L'Europe puissante d'Altiero Spinelli

L’homme politique italien Altiero Spinelli (1907-1986) est l’un des pères de l’Union européenne. Hommage à l’homme qui a été à la source du projet de traité instituant une Union européenne fédérale présenté par le Parlement européen et connu sous le nom de "plan Spinelli", et que le président Macron a évoqué le 3 mars dernier lors de son intervention sur la RAI.

En s’adressant aux téléspectateurs italiens le dimanche 3 mars, Emmanuel Macron a évoqué la puissante figure d’Altiero Spinelli.  Un Italien.  Mieux : un Romain anticlérical dont le prénom, il en était très fier, plongeait ses racines dans un Latium pré chrétien. Un peu germain. Beaucoup latin. Il était l’un des onze  « pères de l’Europe ».  L’hommage de Macron fut trop furtif, trop allusif, mais bienvenu dès lors qu’on souhaite des deux côtés des Alpes et au-delà du Rhin voir l’Histoire de l’Europe remonter sur son cheval. S’affirmer comme Puissance face aux Empires états-uniens, chinois, ou russes, et non rissoler dans la fragmentation servile.

Altiero Spinelli, le grand oublié

Spinelli ? Un perdu de vue pour les jeunes générations qui ne voient plus depuis Jacques Delors l’Europe s’incarner dans aucune voix, aucune carrure, aucune transcendance. Comme si l’Europe c’était seulement des additions de PNB, des lignes budgétaires, des normes sur les fromages à pâte molle et des trouilles. Altiero Spinelli incarne tout au contraire  une Europe politique post nationale. Celle de la Résistance aux fascismes. Celle de l’utopie retrouvée des damnés de la Seconde Guerre mondiale.  Celle qui nait de la tragédie et pressent la prochaine. Altiero Spinelli qui s’engage contre Mussolini au Parti Communiste en 1924, est arrêté en 1927. Il a vingt ans et va passer dix ans dans les prisons du Duce. Puis encore six ans en « confinement » dans les iles de Ponza et de Ventotene. C’est à Ponza qu’il dit  à ses camarades communistes son opposition aux  procès de Moscou. Et qu’un « tribunal » improvisé l’expulse du  Parti Communiste !  Et c’est à Ventotene qu’il rédige en 1941 un manifeste fédéraliste. Le cœur de la doctrine du Mouvement Fédéraliste européen qu’il fonde en 1943 à sa libération et que rejoindront le Suisse Denis de Rougemont ou le français Henry Frenay.

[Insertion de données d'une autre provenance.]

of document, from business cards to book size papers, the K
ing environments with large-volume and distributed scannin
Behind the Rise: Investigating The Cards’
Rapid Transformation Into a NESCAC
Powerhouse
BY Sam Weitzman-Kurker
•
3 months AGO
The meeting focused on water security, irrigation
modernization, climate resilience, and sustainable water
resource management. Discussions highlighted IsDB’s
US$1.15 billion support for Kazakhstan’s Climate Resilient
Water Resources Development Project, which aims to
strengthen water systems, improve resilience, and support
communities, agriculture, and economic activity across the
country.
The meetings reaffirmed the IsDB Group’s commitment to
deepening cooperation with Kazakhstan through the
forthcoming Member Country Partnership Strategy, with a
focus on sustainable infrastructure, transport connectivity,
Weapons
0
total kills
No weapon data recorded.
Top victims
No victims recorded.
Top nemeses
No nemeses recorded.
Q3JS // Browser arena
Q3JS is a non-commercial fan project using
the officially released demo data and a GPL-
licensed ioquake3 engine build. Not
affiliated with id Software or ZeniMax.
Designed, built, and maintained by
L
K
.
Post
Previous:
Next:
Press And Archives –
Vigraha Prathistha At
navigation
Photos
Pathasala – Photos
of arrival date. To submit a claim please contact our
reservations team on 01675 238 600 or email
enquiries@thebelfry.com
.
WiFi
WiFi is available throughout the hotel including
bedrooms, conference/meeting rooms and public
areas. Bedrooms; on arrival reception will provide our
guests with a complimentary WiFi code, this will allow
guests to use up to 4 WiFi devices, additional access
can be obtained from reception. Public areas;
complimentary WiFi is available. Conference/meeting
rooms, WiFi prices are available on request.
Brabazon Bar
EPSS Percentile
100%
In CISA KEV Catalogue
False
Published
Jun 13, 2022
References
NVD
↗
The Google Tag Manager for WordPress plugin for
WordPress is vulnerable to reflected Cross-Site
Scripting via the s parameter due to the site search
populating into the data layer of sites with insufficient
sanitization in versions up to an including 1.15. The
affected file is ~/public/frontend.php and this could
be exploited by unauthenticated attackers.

Spinelli, l’anti-Jean Monnet

Militant, élu à Strasbourg ou Commissaire européen, il défend jusqu’à sa mort en 1986, une ligne à double battant : les Etats nationaux doivent céder de leurs privilèges à l’Europe mais celle-ci doit se doter d’une véritable constitution démocratique Spinelli, c’est l’anti-Jean Monnet. C’est tout le contraire de l’Europe technocratique qui avance introvertie et masquée. C’est l’Europe souveraine. Populaire. Multinationale. L’Europe hissée sur son cheval.